▶ _Quoted text_:

Elasticsearch How to Model Relationships Between Documents in Elasticsearch Using Nesting

By Opster Expert Team

Updated: Mar 2, 2023

| 7 min read

Aside from reading this guide, we recommend you run the Elasticsearch Health Check-Up. It will detect issues and improve your Elasticsearch performance by analyzing your shard sizes, threadpools, memory, snapshots, disk watermarks and more.

Quick links

This article is part 2 of a 3 part series on modeling relationships between documents in Elasticsearch.

Background and overview

Elasticsearch uses a variety of methods for defining relationships between documents, including object types, nested documents, parent-child relationships, and denormalizing.

An object type that maintains the relationship between arrays of objects in a document is called a nested data type.

Article 1 of this series discussed both the possibilities and limitations of using Object Type fields inside Elasticsearch mappings. This article will go through how to use nested type objects to retain relationships between inner objects contained as document subfields.

Article 3 will discuss an alternative method using parent-child relationships.

How to use nested field type

Nested documents ensure the independence of each object in an array when arrays of objects are indexed, while maintaining a document-level appearance identical to that of inner objects. 

Utilizing the same example from Part 1 of this series, the following represents a nested document:

PUT book/_doc/1
{
  "title": "Machine Learning",
  "author": [
    {
      "first_name": "John",
      "last_name": "Stefan"
    },
    {
      "first_name": "Sandy",
      "last_name": "Naily"
    }
  ]
}

As seen in Part 1, if the document above is indexed using default dynamic mapping, the author field will be mapped as an “object” type field, and the relationship between first and last name will be lost.  

However, when “nested” is specified at the mapping level, those relationships are preserved.

Explicit mapping for the document above looks like this:

PUT books
{
  "mappings": {
    "properties": {
      "title": {
        "type": "text"
      },
      "author": {
        "type": "nested",
        "properties": {
          "first_name": {
            "type": "text"
          },
          "last_name": {
            "type": "text"
          }
        }
      }
    }
  }
}

Nested queries in Elasticsearch

Since nested objects internally treat each object in the array as a separate hidden document, each can be queried separately using a nested query:

Usersmust specify the path argument when running a nested query or filter to inform Elasticsearch of the nested objects location in the Lucene block. The nested query or filter should also contain a standard query or filter, as appropriate.

Consider the following two queries:

GET book/_search
{
  "query": {
    "nested": {
      "path": "author",
      "query": {
        "bool": {
          "must": [
            {
              "match": {
                "author.first_name": "Sandy"
              }
            },
            {
              "match": {
                "author.last_name": "Stefan"
              }
            }
          ]
        }
      }
    }
  }
}
GET book/_search
{
  "query": {
    "nested": {
      "path": "author",
      "query": {
        "bool": {
          "must": [
            {
              "match": {
                "author.first_name": "John"

▶ _Data provided_:
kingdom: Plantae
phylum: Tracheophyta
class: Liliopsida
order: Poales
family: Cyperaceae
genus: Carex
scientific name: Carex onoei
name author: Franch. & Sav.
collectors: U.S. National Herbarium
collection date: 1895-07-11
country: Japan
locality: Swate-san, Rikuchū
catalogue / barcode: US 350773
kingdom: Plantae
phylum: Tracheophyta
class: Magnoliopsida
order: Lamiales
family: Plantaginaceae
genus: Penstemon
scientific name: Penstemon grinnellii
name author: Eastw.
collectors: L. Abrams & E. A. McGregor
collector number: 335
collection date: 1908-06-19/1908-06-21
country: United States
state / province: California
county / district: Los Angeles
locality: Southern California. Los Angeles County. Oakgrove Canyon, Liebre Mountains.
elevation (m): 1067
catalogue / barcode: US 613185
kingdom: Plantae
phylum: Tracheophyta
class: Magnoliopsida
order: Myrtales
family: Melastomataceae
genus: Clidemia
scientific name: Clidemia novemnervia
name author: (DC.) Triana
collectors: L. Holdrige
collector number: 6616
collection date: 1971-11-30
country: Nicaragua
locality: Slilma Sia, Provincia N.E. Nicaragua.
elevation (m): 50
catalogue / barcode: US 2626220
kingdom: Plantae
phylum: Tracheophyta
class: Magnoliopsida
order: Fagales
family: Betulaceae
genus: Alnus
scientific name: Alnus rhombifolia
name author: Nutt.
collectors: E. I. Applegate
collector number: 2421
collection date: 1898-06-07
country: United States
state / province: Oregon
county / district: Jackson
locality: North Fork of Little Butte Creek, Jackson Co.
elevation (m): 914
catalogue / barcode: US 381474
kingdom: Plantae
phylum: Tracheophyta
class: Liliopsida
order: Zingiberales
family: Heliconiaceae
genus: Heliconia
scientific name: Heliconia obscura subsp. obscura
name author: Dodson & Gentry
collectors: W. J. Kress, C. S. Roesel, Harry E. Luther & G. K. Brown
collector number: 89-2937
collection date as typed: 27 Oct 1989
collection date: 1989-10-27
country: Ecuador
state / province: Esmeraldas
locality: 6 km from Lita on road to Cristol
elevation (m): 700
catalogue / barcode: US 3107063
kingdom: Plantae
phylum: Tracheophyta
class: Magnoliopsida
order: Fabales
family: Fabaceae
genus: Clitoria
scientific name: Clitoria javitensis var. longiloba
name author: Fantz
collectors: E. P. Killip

▶ _Written instruction_: Pick up the Elasticsearch nesting guide above at the point where it stops and continue it.

▶ _Task result_:
              }
            },
            {
              "match": {
                "author.last_name": "Stefan"
              }
            }
          ]
        }
      }
    }
  }
}

This query will not match the aforementioned document because “Sandy” and “Stefan” are not inside the same nested object. However, the second query for “John Stefan” will match because John and Stefan are in the same nested object. Nested mapping and queries provide users with more intuitively correct results than object mapping.

Elasticsearch manages the nested relation internally, giving the impression of a nested hierarchy, despite the fact that it is still fundamentally flat. Elasticsearch actually indexes two distinct documents (the root object and the nested object) when indexing a nested document, then internally relates the two. The read performance is still very quick because both documents are kept in the same Lucene block on the same Shard.

Nested fields accept the following parameters:

  • Dynamic: this parameter determines whether to dynamically add additional properties to an existing nested object. This parameter can be set to strict, true (default value), and false.
  • Properties: this parameter represents the fields inside the nested object, which can be of any data type, even nested. New properties can be added to existing nested objects.

Include_in_parent: an optional parameter of type boolean. If set to true, all fields in the nested object will also be added to the parent document as standard (flat) fields. The default value is false.

PUT books
{
  "mappings": {
    "properties": {
      "title": {
        "type": "text"
      },
      "author": {
        "type": "nested",
        "properties": {
          "age": {
            "type": "float"
          },
          "name": {
            "type": "nested",
            "include_in_parent": true,
            "properties": {
              "first": {
                "type": "text"
              },
              "last": {
                "type": "text"
              }
            }
          }
        }
      }
    }
  }
}
  • Include_in_root: an optional parameter of type boolean. If it is set to true, all fields in the nested object will be added to the root document as standard (flat) fields. The default value is false.

The inner authors’ objects will be indexed twice when include_in_root is added to nested mapping: once as a nested document and once as an object within the root document. 

With the following mapping, users can utilize nested queries for nested documents and regular queries for cross-object matches:

PUT books
{
  "mappings": {
    "properties": {
      "title": {
        "type": "text"
      },
      "author": {
        "type": "nested",
        "include_in_root": true,
        "properties": {
          "first_name": {
            "type": "text"
          },
          "last_name": {
            "type": "text"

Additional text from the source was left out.